12 Years a Slave is a film that truly displays the full potential of cinema when all of the elements are perfectly married together. From the very first scene, an extreme close up of two people, searching for intimacy in a place where everything around them is totally devoid of love; that scene is a perfect example of cinema at its most spectacular. It’s gut-wrenchingly tragic, it’s absurdly beautiful and the pain etched on their faces cuts through to the soul. It’s what cinema is all about. Great acting, beautiful shots, tense moments. And of course, that’s just the first scene in what turns out to be an epic tale of injustice, pain, grief and love. It has absolutely everything. It’s a film which can switch from  a torturously long scene of a man hanging from  tree, clinging on to life, a scene that would not be out of place in an ‘art house’ film, to an exciting, tense, adrenalin fuelled scene where our prisoner is trying to escape his captors. Of course the film is about slavery, and yet manages to be sincere without being manipulative or judgemental to the audience, and at the same time exciting, without being offensive or dumbing down the seriousness of the subject. It’s art and it’s commercially viable.

It would be fairly insulting to try and suggest that the film has in any way made an impact in terms of larger discussions around slavery in the real world, and that certainly isn’t what McQueen is trying to do, but it’s impossible to discuss the film without at least raising the political context. It is important that a true story about slavery is being told and that this is recognised. McQueen isn’t saying ‘feel guilty, stand up and listen, address America’s chequered past.’ He is saying ‘Here is a film about something that actually happened to a real person and it’s terrible.’ And so McQueen strikes a balance, and sets out exactly what he is trying to achieve.

So as well as being a technically brilliant film, 12Years A Slave should win the Oscar, because it represents a flawless collaboration of art and commercial viability, and appeals to both the film lover and the casual film viewer.
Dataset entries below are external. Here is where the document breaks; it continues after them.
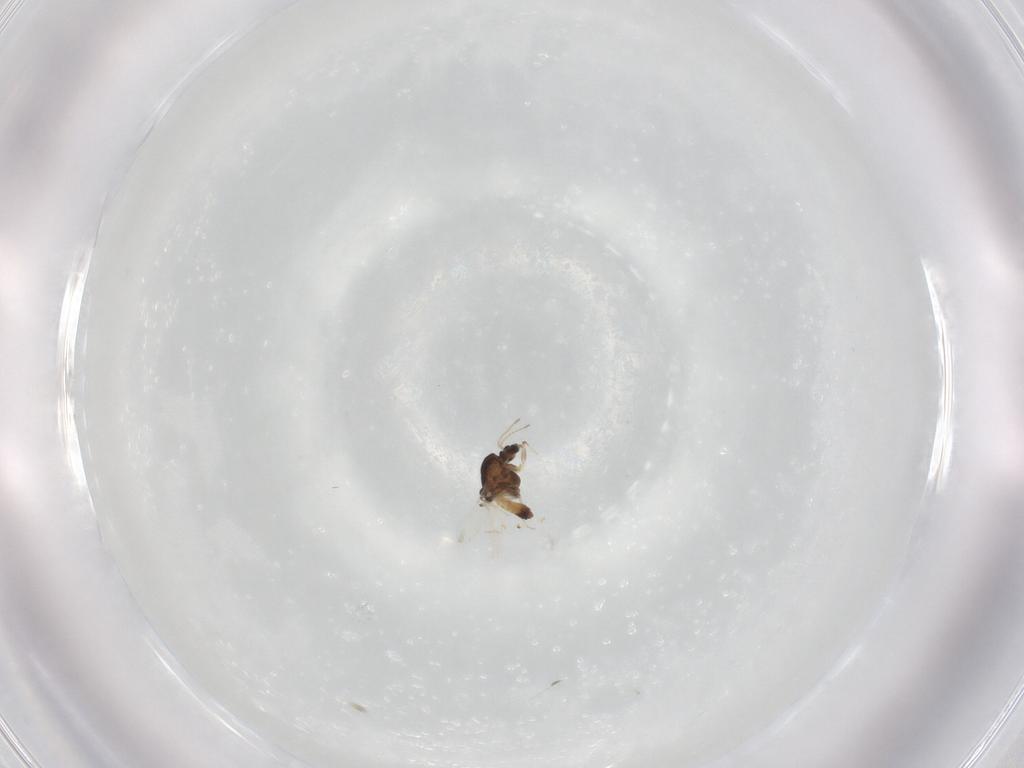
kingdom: Animalia
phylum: Arthropoda
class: Insecta
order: Diptera
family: Chironomidae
Ultimately, in order for a film to win a ‘Best Picture’ for anything, every single element of the film has to be the best, because the award is recognising a team effort. There cannot be any average qualities. Gravity is an astonishing visual treat, but is the writing alone worthy of an Oscar? No. Wolf of Wall Street is well written, with impeccable performances from the lead cast, but was the cinematography exceptional? Not at all.  12 Years does not have a single imperfect element. Steve McQueen, one of the finest directors of his generation, presents a film without a single flaw. The performances given by lead actor Chiwetel Ejiofor and supporting actress Lupita Nyong’o are breath-taking. And then there’s ever-faultless McQueen regular Michael Fassbender giving a brutal, unrelenting performance. There is no single element that could be classed as anything other than utter perfection, and only a film that is outstanding in every single way, deserves the Best Picture Oscar.